Seit 1822 lebte Ulrike dann mit der Mutter und zwei Schwestern im Schloß Trziblitz (damals Böhmen, heute tschechisch: Trebivlice), seit 1868 als Schlossherrin. Sie blieb lebenslang unverheiratet, und starb am 13.11.1899 dort.
Zurück nach Löbnitz. Hier, im Hause ihrer Eltern, das zunächst noch ein altes Jagdschloss war, verbrachte Ulrike die ersten zehn Lebensjahre. 1798 lies Ulrikes Großvater, der schon genannte Freiherr Friedrich Leberecht von Brösigke das Schloss abreißen und ein schlichtes einfaches Herrenhaus errichten.

Der aus Mecklenburg stammende Freiherr Joachim Otto Ulrich von Levetzow, der Vater von Ulrike, kaufte seinem Schwiegervater, dem Freiherrn v. Brösigke, das Gut ab. Da v. Levetzow aber großspurig lebte, verschuldete er sich und musste das Gut verkaufen. Noch heute wird das Gut landwirtschaftlich genutzt, u.a. zur Pferdehaltung.

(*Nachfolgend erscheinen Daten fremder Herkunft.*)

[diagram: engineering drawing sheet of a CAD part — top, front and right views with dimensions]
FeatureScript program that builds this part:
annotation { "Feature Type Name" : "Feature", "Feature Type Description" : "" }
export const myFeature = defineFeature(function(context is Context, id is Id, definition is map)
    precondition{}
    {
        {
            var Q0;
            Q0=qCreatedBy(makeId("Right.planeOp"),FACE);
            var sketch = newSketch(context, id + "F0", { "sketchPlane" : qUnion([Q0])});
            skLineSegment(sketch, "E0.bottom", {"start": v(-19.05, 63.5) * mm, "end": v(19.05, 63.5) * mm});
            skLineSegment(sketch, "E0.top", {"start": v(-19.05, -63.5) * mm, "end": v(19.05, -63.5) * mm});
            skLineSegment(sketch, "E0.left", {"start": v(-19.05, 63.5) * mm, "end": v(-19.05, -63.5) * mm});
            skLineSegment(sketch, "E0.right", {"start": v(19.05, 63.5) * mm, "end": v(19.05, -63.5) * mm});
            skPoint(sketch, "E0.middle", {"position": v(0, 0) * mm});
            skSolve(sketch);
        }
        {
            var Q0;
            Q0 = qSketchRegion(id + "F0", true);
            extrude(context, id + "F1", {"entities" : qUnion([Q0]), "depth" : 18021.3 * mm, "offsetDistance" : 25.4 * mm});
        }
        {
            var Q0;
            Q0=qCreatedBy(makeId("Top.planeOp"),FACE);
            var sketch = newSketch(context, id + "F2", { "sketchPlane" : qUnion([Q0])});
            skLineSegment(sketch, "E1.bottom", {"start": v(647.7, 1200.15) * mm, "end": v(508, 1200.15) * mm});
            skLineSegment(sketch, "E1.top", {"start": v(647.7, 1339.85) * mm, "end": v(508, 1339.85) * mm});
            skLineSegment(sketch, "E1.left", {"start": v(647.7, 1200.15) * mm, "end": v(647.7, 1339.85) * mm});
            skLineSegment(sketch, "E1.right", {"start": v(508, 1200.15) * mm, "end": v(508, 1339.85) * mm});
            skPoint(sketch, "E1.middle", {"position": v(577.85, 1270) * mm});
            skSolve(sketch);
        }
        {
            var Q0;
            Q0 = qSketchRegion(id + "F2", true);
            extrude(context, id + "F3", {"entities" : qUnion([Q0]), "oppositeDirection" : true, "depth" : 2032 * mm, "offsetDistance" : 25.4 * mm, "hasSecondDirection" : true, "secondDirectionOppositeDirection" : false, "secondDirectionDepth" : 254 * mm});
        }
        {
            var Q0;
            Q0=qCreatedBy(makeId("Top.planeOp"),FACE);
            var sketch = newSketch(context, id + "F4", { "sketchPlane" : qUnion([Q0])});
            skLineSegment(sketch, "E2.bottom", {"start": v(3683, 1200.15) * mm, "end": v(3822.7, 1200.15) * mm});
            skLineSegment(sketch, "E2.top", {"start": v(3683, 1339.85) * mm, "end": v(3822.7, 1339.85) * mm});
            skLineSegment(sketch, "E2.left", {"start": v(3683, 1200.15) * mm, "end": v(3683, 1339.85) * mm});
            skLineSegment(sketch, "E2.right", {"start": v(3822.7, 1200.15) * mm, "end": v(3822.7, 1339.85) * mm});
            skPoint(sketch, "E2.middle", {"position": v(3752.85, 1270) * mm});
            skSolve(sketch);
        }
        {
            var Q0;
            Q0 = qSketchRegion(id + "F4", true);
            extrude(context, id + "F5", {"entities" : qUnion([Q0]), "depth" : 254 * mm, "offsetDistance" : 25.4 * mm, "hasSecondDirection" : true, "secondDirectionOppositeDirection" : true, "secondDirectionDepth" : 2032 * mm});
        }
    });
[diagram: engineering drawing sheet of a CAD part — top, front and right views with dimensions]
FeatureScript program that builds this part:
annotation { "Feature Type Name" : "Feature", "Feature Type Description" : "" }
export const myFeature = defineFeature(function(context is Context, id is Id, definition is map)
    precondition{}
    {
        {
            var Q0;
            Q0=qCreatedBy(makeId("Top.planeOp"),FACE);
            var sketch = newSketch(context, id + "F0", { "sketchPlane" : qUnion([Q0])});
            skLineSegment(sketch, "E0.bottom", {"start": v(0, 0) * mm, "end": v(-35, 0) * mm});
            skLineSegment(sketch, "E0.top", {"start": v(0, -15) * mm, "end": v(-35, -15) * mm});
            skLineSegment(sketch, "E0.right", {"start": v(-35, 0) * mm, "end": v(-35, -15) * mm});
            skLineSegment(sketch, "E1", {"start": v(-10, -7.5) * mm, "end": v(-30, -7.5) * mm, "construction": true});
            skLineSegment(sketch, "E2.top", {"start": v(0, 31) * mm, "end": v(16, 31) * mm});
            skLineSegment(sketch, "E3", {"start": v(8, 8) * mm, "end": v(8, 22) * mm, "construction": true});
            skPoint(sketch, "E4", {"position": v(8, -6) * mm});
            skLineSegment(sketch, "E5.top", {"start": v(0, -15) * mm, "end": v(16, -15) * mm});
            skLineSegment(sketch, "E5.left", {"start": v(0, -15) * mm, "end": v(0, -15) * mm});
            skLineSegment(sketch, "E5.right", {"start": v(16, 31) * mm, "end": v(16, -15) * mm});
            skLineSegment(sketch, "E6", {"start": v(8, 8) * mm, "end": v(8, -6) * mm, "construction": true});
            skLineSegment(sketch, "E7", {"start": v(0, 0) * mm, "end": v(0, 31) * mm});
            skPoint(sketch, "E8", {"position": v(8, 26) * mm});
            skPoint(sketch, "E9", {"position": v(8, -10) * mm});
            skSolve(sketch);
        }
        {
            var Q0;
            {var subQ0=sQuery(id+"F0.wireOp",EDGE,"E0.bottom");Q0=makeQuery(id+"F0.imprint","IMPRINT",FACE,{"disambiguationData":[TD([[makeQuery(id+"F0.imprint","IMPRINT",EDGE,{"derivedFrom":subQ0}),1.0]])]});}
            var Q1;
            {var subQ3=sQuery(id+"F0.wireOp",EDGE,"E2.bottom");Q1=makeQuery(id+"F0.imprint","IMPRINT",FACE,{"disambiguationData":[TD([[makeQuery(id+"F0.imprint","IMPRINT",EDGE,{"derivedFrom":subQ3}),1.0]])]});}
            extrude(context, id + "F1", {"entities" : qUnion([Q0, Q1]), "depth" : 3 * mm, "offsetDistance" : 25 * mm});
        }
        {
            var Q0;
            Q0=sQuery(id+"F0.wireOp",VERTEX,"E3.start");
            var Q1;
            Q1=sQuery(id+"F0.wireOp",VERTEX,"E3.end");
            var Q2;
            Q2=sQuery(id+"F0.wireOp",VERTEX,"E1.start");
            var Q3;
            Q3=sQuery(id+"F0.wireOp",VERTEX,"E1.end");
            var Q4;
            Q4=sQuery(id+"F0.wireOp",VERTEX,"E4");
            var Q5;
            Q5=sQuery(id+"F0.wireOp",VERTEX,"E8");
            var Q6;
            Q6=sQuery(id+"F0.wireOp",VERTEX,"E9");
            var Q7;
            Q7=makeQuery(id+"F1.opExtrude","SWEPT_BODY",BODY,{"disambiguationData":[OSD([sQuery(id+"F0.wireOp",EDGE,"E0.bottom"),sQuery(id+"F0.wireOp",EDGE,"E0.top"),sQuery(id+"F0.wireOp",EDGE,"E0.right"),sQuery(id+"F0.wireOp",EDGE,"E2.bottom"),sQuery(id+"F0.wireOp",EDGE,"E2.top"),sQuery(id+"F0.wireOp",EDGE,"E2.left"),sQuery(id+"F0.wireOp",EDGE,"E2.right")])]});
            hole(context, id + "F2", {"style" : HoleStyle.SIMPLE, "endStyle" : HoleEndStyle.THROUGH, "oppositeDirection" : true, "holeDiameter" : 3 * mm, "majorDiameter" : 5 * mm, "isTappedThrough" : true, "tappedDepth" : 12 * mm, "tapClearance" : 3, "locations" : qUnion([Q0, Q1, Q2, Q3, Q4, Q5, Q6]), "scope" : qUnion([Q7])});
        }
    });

Es ist nicht unwahrscheinlich, dass der in dem kleinen Dorf Löbnitz ansässige Zimmermann Johann August Höhne am Bau des neuen Herrenhauses beteiligt war. Er hatte am 17.2.1764 die Löbnitzerin Johanna Christiana Sophia Gerhard geheiratet.

Auch später könnte er als dienstleistender Zimmermann durchaus den einen oder anderen Auftrag derer von Levetzow erhalten und Ulrike gesehen haben: Für ein Kind ist ja jede Begegnung mit einem arbeitenden Handwerker sicher hochinteressant, zumal für ein aufgewecktes Mädchen, wie Ulrike eines gewesen sein dürfte.

Der Sohn aus der Ehe der Höhnes, Christian Gotthelf Höhne, war 8 Jahre alt, als Ulrike geboren wurde. Bestimmt hat er im kleinen Dorf das adlige Kind oft gesehen, wenn auch möglicherweise mit gebotenem Abstand.
Das Gutshaus steht noch, heute ist es ein Wohnhaus. Vor dem Gutshaus wurde ein schlichter Feldstein aufgestellt, der auf die berühmte ortsansässige Ulrike Bezug nimmt.

Sollten Sie, liebe Leserin und lieber Leser, auf Spuren Goethes einmal in die Leipziger Tieflandbuch kommen, so ist ein Abstecher nach Löbnitz zwar unspektakulär, aber nicht nur aus historischer Sicht durchaus empfehlenswert. Wir jedenfalls haben durch diese „Ahnenreise“ unerwartete Anregungen und Einblicke gewonnen.